PASSAGE PROVIDED:
Plant City Observer

PUBLISHER’S NOTE: The walls to economic development


By Felix Haynes | Publisher

Our country, and Plant City, have been mired for four years in the longest recession since the Great Depression of the 1930s. Whether you look at economic charts or you drive around Plant City and see all the vacant buildings and storefronts, our economy is hurting.

The questions on everyone’s lips are, “When will it end?” and “What are we doing to end it?”

Based on many years of observation, my answer to the second is this: There are many walls to economic development, many things that prevent our local economy from improving.

Last week, at our Plant City Noon Rotary Club’s weekly meeting, local Holiday Inn hotel man Charles Harris hit me between the eyes with one of those walls — literal walls.

We all know that one form of economic development that governments support is highway signage, pointing travelers to businesses at each interstate highway exit that can meet whatever the travelers’ current needs may be. These blue signs always contain three rows of business logos — gas, food and lodging — and they stimulate the use of local businesses by those travelers.

Exit 21 at Alexander Street has such a sign, and the Fred’s Market Restaurant logo is displayed there.

But the next time you drive past an exit with many more businesses — Exit 22 at Park Road — look for these signs. You won’t find any, and the official reason given by the state for travelers not being directed to all the good restaurants, gas stations, and hotels at our Park Road exit is the walls. So, motorists and potential consumers are not given the information about all the good Plant City businesses at that exit waiting to serve them.

DATASET EXTRACT:

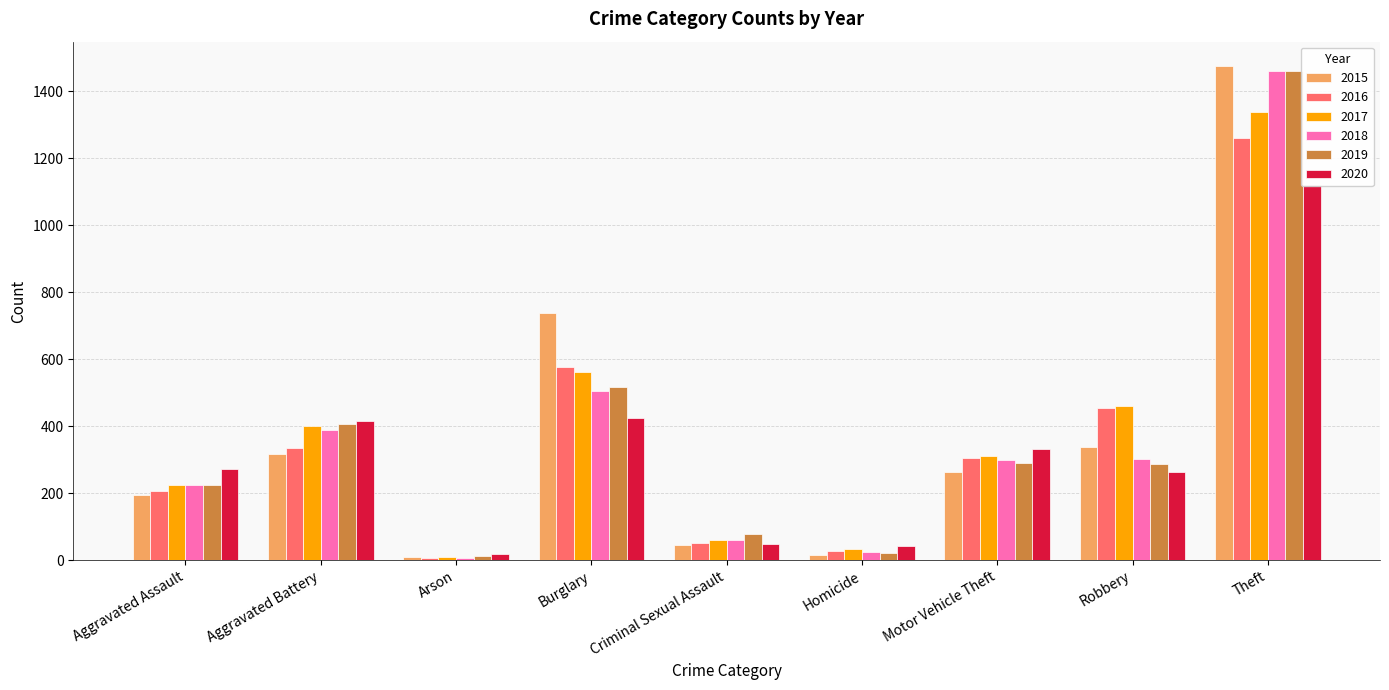

Where is 2015 nearest to the value 741?

Burglary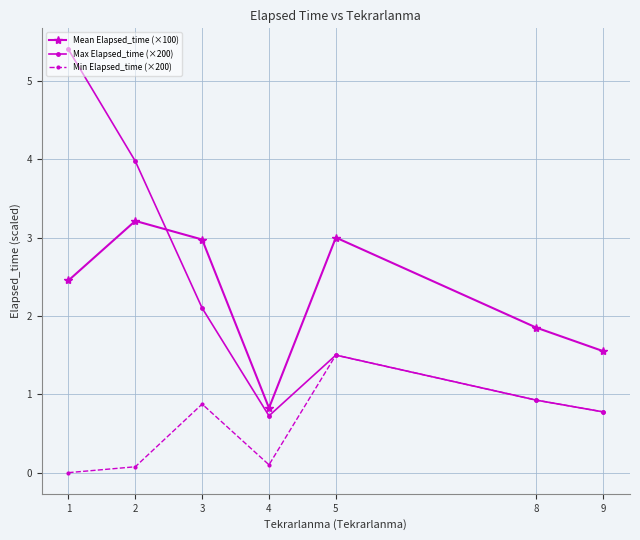

True or false: Min Elapsed_time (×200) and Mean Elapsed_time (×100) intersect in this chart.

False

TO DO:
a: Do these statements agree with the publisher's note on economic development? Answer yes or no for each, quoting the words from the note that settle it.
(i) The recession described has lasted four years.
(ii) The Fred's Market Restaurant logo appears on a sign at Exit 22.
(iii) Charles Harris raised the issue at a Chamber of Commerce meeting.
b: According to the publisher's note on economic development, what official reason does the state give for the missing signs at the Park Road exit?
c: Which kinds of business logos does the publisher's note on economic development say the blue highway signs always contain? List every kind.
Work only from the publisher's note on economic development; the material plays no part.

ANSWERS TO THE EXERCISES:
a:
(i) Yes: "mired for four years in the longest recession since the Great Depression of the 1930s"
(ii) No: "Exit 21 at Alexander Street has such a sign, and the Fred’s Market Restaurant logo is displayed there."
(iii) No: "at our Plant City Noon Rotary Club’s weekly meeting"

b: The walls.

c: Gas, food, and lodging.